Human echolocation is the ability of humans to detect objects in their environment by sensing echoes from those objects.

By actively creating sounds: by tapping of canes, stomping feet, snapping fingers, or making clicking noises, people trained to orient by echolocation can interpret the sound waves reflected by nearby objects, accurately identifying their location and size.

Sound and hearing are  the mechanisms driving this ability.

Many blind individuals passively use natural environmental echoes to sense details about their environment.

Some blind people can actively produce mouth clicks and are able to gauge information about their environment using the echoes from those clicks.

It is through both passive and active echolocation that blind individuals sense their environment.

Sighted people can see their environments often do not readily perceive echoes from nearby objects, due to an echo suppression phenomenon.

 With  training, sighted individuals with normal hearing can learn to avoid obstacles using only sound, showing that echolocation is a general human ability.

Vision and hearing are alike in that each interprets detections of reflected waves of energy. 

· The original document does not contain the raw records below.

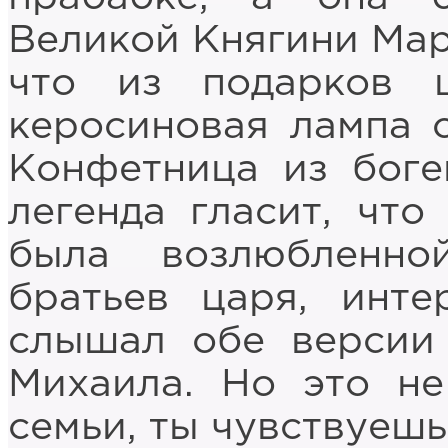
Великой Княгини Мар
что из подарков 
керосиновая лампа с
Конфетница из боге
легенда гласит, что
была возлюбленн
братьев царя, инте
слышал обе версии 
Михаила. Но это не
семьи, ты чувствуешь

Vision processes light waves that bounce off surfaces throughout the environment and enter the eyes. 

The auditory system processes sound waves as they travel from their source, bounce off surfaces and enter the ears. 

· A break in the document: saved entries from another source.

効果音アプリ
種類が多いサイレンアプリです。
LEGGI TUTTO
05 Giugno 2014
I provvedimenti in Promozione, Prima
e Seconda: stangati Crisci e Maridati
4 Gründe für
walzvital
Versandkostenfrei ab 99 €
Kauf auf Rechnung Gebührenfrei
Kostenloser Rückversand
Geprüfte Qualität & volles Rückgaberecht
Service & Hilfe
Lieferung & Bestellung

Both neural systems can interpreting the complex patterns of reflected energy that their sense organs receive. 

The sound these waves of reflected energy are referred to as echoes.

Echoes can convey spatial data that are comparable in many respects to those conveyed by light.

Echoes can be perceived as very complex, detailed, and specific features of the world from distances far beyond the reach of the longest cane or arm. 

Echoes allow information about the nature and arrangement of objects and environmental findings: overhangs, walls, doorways and recesses, poles, curbs, steps, people, parked or moving vehicles, trees etc.

Echoes provide detailed information about where objects are, how big they are and their general shape,  density, and distance from the observer and their direction, height, and width.

Echoes allow an understanding the interrelationships of these qualities, allows the perception about the nature of an object or multiple objects. 

Studies on the neural basis of human echolocation report activation of primary visual cortex during echolocation, a mechanism of brain region remapping,  known as neuroplasticity.

Echolocation in the blind allows perception of  the objects based on the echoes, and shows activity in those areas of their brain that normally process visual information in sighted people, primarily the primary visual cortex.

Such visual areas are normally only active during visual tasks. 

The cortex of blind echolocators is plastic and reorganizes such that primary visual cortex, rather than any auditory area, becomes involved in the computation of echolocation tasks.